··· Given records ···

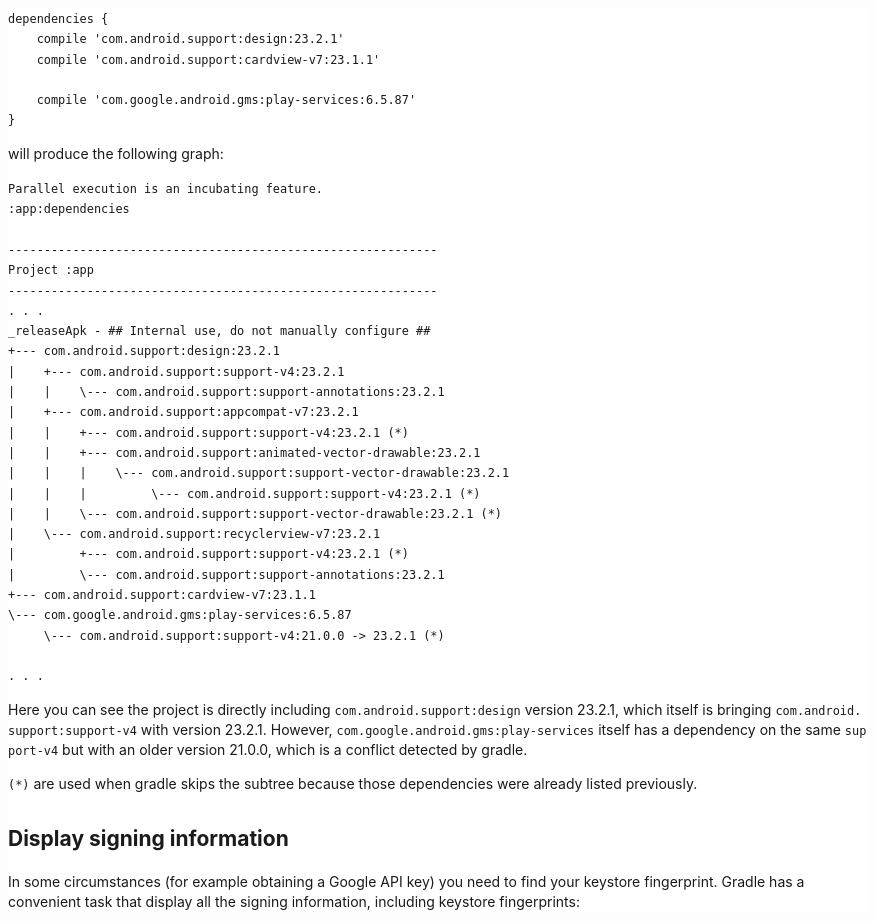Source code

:     dependencies {
        compile 'com.android.support:design:23.2.1'
        compile 'com.android.support:cardview-v7:23.1.1'
    
        compile 'com.google.android.gms:play-services:6.5.87'
    }

will produce the following graph:

    Parallel execution is an incubating feature.
    :app:dependencies
    
    ------------------------------------------------------------
    Project :app
    ------------------------------------------------------------
    . . .
    _releaseApk - ## Internal use, do not manually configure ##
    +--- com.android.support:design:23.2.1
    |    +--- com.android.support:support-v4:23.2.1
    |    |    \--- com.android.support:support-annotations:23.2.1
    |    +--- com.android.support:appcompat-v7:23.2.1
    |    |    +--- com.android.support:support-v4:23.2.1 (*)
    |    |    +--- com.android.support:animated-vector-drawable:23.2.1
    |    |    |    \--- com.android.support:support-vector-drawable:23.2.1
    |    |    |         \--- com.android.support:support-v4:23.2.1 (*)
    |    |    \--- com.android.support:support-vector-drawable:23.2.1 (*)
    |    \--- com.android.support:recyclerview-v7:23.2.1
    |         +--- com.android.support:support-v4:23.2.1 (*)
    |         \--- com.android.support:support-annotations:23.2.1
    +--- com.android.support:cardview-v7:23.1.1
    \--- com.google.android.gms:play-services:6.5.87
         \--- com.android.support:support-v4:21.0.0 -> 23.2.1 (*)
    
    . . .

Here you can see the project is directly including `com.android.support:design` version 23.2.1, which itself is bringing `com.android.support:support-v4` with version 23.2.1. However, `com.google.android.gms:play-services` itself has a dependency on the same `support-v4` but with an older version 21.0.0, which is a conflict detected by gradle.

`(*)` are used when gradle skips the subtree because those dependencies were already listed previously.
    

## Display signing information
In some circumstances (for example obtaining a Google API key) you need to find your keystore fingerprint. Gradle has a convenient task that display all the signing information, including keystore fingerprints:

···

_Task to complete:_
Edit the records from the line containing "## Display signing information" through the end, changing "convenient" to "handy" and leaving everything else the same.

_Written answer:_
## Display signing information
In some circumstances (for example obtaining a Google API key) you need to find your keystore fingerprint. Gradle has a handy task that display all the signing information, including keystore fingerprints:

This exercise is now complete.